The prospects for energy development off the shores of Rhode Island just got a boost, as the National Oceanic and Atmospheric Administration (NOAA) approved the state’s Ocean Special Area Management Plan (Ocean SAMP). The plan updates and improves review processes for offshore projects, the NOAA said, taking wildlife and ecosystem protection into consideration while integrating potential renewable-energy development with fishing, transportation and recreation along Rhode Island’s coast and in the federal waters.
With the approval, Rhode Island becomes the first sate with an ocean management program within its coastal management program. This means that state policies regarding habitats, resources and possible energy project sites, such as offshore wind farms, as well as activities like fishing, could be extended to federal waters.
The plan covers some 1,467 square miles, including parts of Block Island and Rhode Island sounds, and the Atlantic Ocean.

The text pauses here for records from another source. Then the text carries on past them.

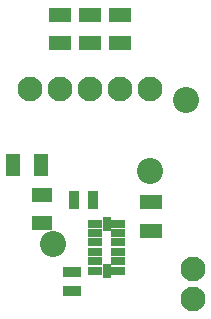
<source format=gts>
G04*
G04 #@! TF.GenerationSoftware,Altium Limited,Altium Designer,22.9.1 (49)*
G04*
G04 Layer_Color=8388736*
%FSLAX25Y25*%
%MOIN*%
G70*
G04*
G04 #@! TF.SameCoordinates,48678A20-E73A-45B2-88C3-2CBFC3E8533A*
G04*
G04*
G04 #@! TF.FilePolarity,Negative*
G04*
G01*
G75*
%ADD15R,0.07087X0.04724*%
%ADD20R,0.05118X0.07480*%
%ADD21R,0.07480X0.05118*%
%ADD22R,0.03162X0.04540*%
%ADD23R,0.04540X0.03162*%
%ADD24R,0.05906X0.03543*%
%ADD25R,0.03543X0.05906*%
%ADD26C,0.08268*%
%ADD27C,0.08674*%
D15*
X19000Y44276D02*
D03*
Y53724D02*
D03*
D20*
X9276Y63500D02*
D03*
X18724D02*
D03*
D21*
X25000Y113724D02*
D03*
Y104276D02*
D03*
X35000Y113724D02*
D03*
Y104276D02*
D03*
X45000Y113724D02*
D03*
Y104276D02*
D03*
X55500Y51224D02*
D03*
Y41776D02*
D03*
D22*
X40563Y28402D02*
D03*
Y44150D02*
D03*
D23*
X36626D02*
D03*
Y41000D02*
D03*
Y37850D02*
D03*
Y34701D02*
D03*
Y31551D02*
D03*
Y28402D02*
D03*
X44500D02*
D03*
Y31551D02*
D03*
Y34701D02*
D03*
Y37850D02*
D03*
Y41000D02*
D03*
Y44150D02*
D03*
D24*
X28898Y28000D02*
D03*
Y21701D02*
D03*
D25*
X36150Y52000D02*
D03*
X29850D02*
D03*
D26*
X69500Y19000D02*
D03*
Y29000D02*
D03*
X15000Y89000D02*
D03*
X55000D02*
D03*
X45000D02*
D03*
X35000D02*
D03*
X25000D02*
D03*
D27*
X55000Y61500D02*
D03*
X22831Y37331D02*
D03*
X67031Y85451D02*
D03*
M02*

</source>
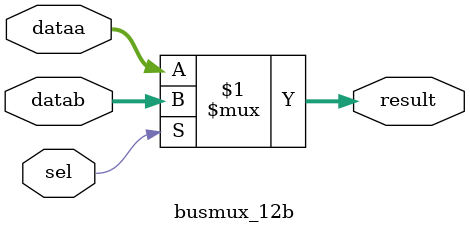
<source format=v>



module busmux_12b(sel,dataa,datab,result);
input sel;
input [11:0] dataa;
input [11:0] datab;
output [11:0] result;

assign result=sel?datab:dataa;

endmodule

</source>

The plan took two years to develop by the Rhode Island Coastal Resources Management Council with input from many other state, federal, tribal, academic and local organizations, as well as members of the public.
Ocean SAMP will provide researchers and prospective project developers with information on Rhode Island’s offshore ecosystems, and covers topics such as offshore energy development, marine transportation, cultural resources and climate change, the NOAA said.
Rhode Island Governor Lincoln Chafee said the Ocean SAMP will create “a plan for using ocean resources to create and sustain jobs, help our state build renewable energy, and continue to preserve the historic fishing, transportation, recreation and other uses of the ocean that Rhode Islanders so treasure. This plan will help our state reach its 15 percent renewable energy goal and continue to protect the coastal areas that drive tourism to our state.”